9. "Internet è la nuova sede per il discorso politico" Il giornalismo del XXI secolo deve fare in modo che il dibattito politico si trasferisca sempre di più sulla rete così il pubblico potrà partecipare direttamente ai discorsi politici e dire la sua.
10. "Oggi libertà di stampa significa libertà d'opinione" I giornalisti non devono temere che la rete possa sminuire il loro compito di selezionare le notizie e informare. La vera dicotomia che invece internet realizza è quella tra il buon e cattivo giornalismo.
11. "Sempre di più: le informazioni non sono mai troppe" Sin dall'antichità l'umanità ha capito che più informazioni si hanno più è grande la libertà. Internet è il mezzo che può più di tutti può allargare la nostra libertà.
12. "La tradizione non è un modello di business" Come dimostra già la realtà odierna è possibile fare buon giornalismo su internet e guadagnare denaro. Non bisogna ignorare lo sviluppo tecnologico solo perché secondo alcuni distruggerà le aziende giornalistiche, ma bisogna avere il coraggio di investire e ampliare la piattaforma multimediale.
13. “Il diritto d'autore diventa un dovere civico su Internet” La rete deve rispettare il diritto d'autore, ma anche il sistema del copyright deve adattarsi ai nuovi modelli di distribuzione e non chiudersi nei meccanismi di approvvigionamento del passato.
14. "Internet ha molte valute" Il modo più tradizionale di finanziare i giornali online è attraverso la pubblicità. Altri modi per finanziare i prodotti giornalistici devono esseri testati.
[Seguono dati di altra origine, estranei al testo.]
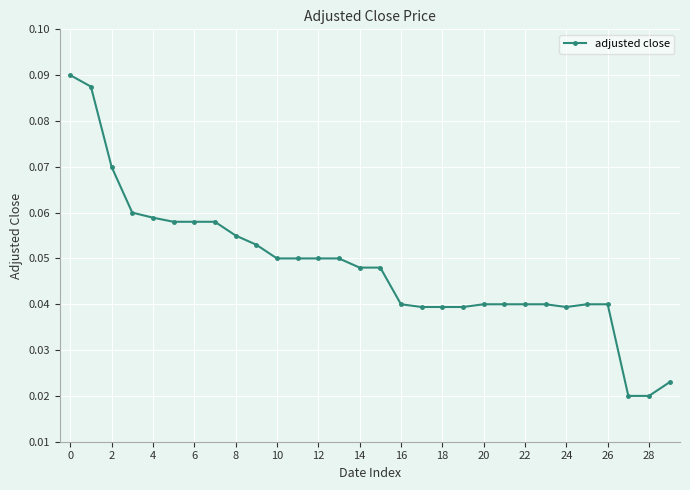

Count the values in the range 0 to 1.

30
15. “Cio' che rimane sulla rete resta sulla rete” Il giornalismo del XXI secolo non è più qualcosa di transitorio. Grazie alla rete tutto rimane nella memoria degli archivi e dei motori di ricerca e ciò fa in modo che testi, suoni e immagini siano recuperabili e rappresentino fonti di storia contemporanea. Ciò stimola a sviluppare un livello qualitativo sempre migliore.
16. "La qualità resta la più importante delle qualità" Le richieste degli utenti sono sempre maggiori. Perché un utente resti fedele ad un particolare giornale online, quest'ultimo deve garantire qualità e soddisfare le richieste del lettore senza rinunciare ai propri principi.
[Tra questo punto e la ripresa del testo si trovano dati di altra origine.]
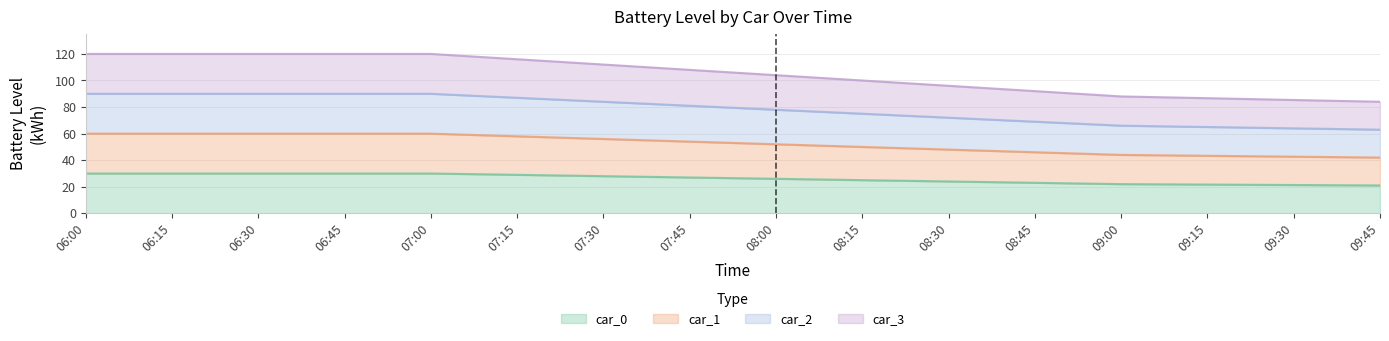

Is the value of car_1 at 07:45 greater than the value of car_0 at 09:45?

Yes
17. "Tutto per tutti" Internet ha dimostrato che l'utente giornalistico del XXI secolo è esigente e nel caso di un dubbio su un articolo è pronto a studiare la fonte per essere maggiormente informato. I giornalisti del XXI secolo che il lettore cerca non sono quelli che offrono solo risposte, ma quelli che sono disposti a comunicare e a indagare.